Cuando los críticos advierten sobre la amenaza de Trump, la réplica constante es que la democracia ya sobrevivió a cuatro años de Trump en el cargo. De hecho, la democracia no salió ilesa del primer mandato de Trump.
Y, quizás lo más importante, hay muchas razones para creer que un segundo mandato de Trump sería mucho más peligroso que el primero, empezando por el grado de preparación autoritaria que ya se ha puesto en él.
Un niño pequeño convertido en saboteador
Si el primer mandato de Trump fue similar a la destrucción aleatoria de un niño pequeño, un segundo sería más bien la demolición deliberada de un saboteador. Con el beneficio de cuatro años de experiencia de gobierno y cuatro años más de planificación, Trump y su equipo han llegado a la conclusión de que el problema con su primer juego de Jenga fue que simplemente no eliminaron suficientes bloques de la democracia.
No creo que, en el transcurso de cuatro años más, Trump pueda utilizar estos planes para construir con éxito un Estado fascista que encarcele a sus críticos y se instale en el poder indefinidamente. Esto se debe en parte al tamaño y la complejidad del Estado estadounidense, y en parte a que ese no es realmente el tipo de autoritarismo que funciona en las democracias actuales.

## Instrucciones de la tarea
Transcribe íntegro el fragmento sobre un posible segundo mandato de Trump, sin alterar ninguna palabra ni signo.

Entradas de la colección
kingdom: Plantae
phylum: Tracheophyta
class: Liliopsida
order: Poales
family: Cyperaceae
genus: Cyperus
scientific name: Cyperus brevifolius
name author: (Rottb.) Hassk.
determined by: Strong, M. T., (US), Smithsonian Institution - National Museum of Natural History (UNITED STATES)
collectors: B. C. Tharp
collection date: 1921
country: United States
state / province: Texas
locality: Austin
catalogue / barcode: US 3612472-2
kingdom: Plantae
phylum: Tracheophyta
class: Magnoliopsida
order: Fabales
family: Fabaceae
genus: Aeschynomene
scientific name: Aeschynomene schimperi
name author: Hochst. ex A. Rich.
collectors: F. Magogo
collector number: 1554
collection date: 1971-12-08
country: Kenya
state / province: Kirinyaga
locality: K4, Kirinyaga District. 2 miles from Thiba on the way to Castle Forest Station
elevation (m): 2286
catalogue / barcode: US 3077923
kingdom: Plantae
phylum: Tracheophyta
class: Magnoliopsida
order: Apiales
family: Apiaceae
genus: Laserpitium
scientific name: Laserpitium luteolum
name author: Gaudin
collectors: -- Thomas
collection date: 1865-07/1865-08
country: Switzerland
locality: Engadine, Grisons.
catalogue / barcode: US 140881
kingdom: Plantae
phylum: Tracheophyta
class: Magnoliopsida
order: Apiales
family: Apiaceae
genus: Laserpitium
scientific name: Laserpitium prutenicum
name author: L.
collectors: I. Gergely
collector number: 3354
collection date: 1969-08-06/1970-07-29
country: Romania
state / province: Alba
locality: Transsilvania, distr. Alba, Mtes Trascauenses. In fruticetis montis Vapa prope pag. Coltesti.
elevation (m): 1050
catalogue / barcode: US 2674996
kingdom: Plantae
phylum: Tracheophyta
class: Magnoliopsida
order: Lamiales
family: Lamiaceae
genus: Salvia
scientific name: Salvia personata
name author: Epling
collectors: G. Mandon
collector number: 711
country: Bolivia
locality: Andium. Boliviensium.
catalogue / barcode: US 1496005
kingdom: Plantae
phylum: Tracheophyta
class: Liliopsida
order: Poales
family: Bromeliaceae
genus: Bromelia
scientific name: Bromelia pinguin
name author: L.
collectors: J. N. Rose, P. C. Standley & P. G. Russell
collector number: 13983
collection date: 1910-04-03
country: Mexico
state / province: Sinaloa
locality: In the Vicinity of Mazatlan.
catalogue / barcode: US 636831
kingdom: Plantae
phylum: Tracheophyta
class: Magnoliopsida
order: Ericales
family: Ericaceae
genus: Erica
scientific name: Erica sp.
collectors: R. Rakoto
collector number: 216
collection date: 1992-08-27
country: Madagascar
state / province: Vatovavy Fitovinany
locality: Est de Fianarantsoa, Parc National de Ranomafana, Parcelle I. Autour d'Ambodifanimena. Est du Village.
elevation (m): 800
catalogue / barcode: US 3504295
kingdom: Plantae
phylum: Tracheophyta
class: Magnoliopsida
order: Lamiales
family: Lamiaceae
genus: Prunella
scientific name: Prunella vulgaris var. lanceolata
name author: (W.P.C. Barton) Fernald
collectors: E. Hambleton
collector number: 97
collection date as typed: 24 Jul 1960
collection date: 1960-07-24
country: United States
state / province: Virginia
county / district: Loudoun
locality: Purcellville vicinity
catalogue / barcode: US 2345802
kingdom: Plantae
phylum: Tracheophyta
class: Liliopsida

## Resultado de la tarea
Cuando los críticos advierten sobre la amenaza de Trump, la réplica constante es que la democracia ya sobrevivió a cuatro años de Trump en el cargo. De hecho, la democracia no salió ilesa del primer mandato de Trump.
Y, quizás lo más importante, hay muchas razones para creer que un segundo mandato de Trump sería mucho más peligroso que el primero, empezando por el grado de preparación autoritaria que ya se ha puesto en él.
Un niño pequeño convertido en saboteador
Si el primer mandato de Trump fue similar a la destrucción aleatoria de un niño pequeño, un segundo sería más bien la demolición deliberada de un saboteador. Con el beneficio de cuatro años de experiencia de gobierno y cuatro años más de planificación, Trump y su equipo han llegado a la conclusión de que el problema con su primer juego de Jenga fue que simplemente no eliminaron suficientes bloques de la democracia.
No creo que, en el transcurso de cuatro años más, Trump pueda utilizar estos planes para construir con éxito un Estado fascista que encarcele a sus críticos y se instale en el poder indefinidamente. Esto se debe en parte al tamaño y la complejidad del Estado estadounidense, y en parte a que ese no es realmente el tipo de autoritarismo que funciona en las democracias actuales.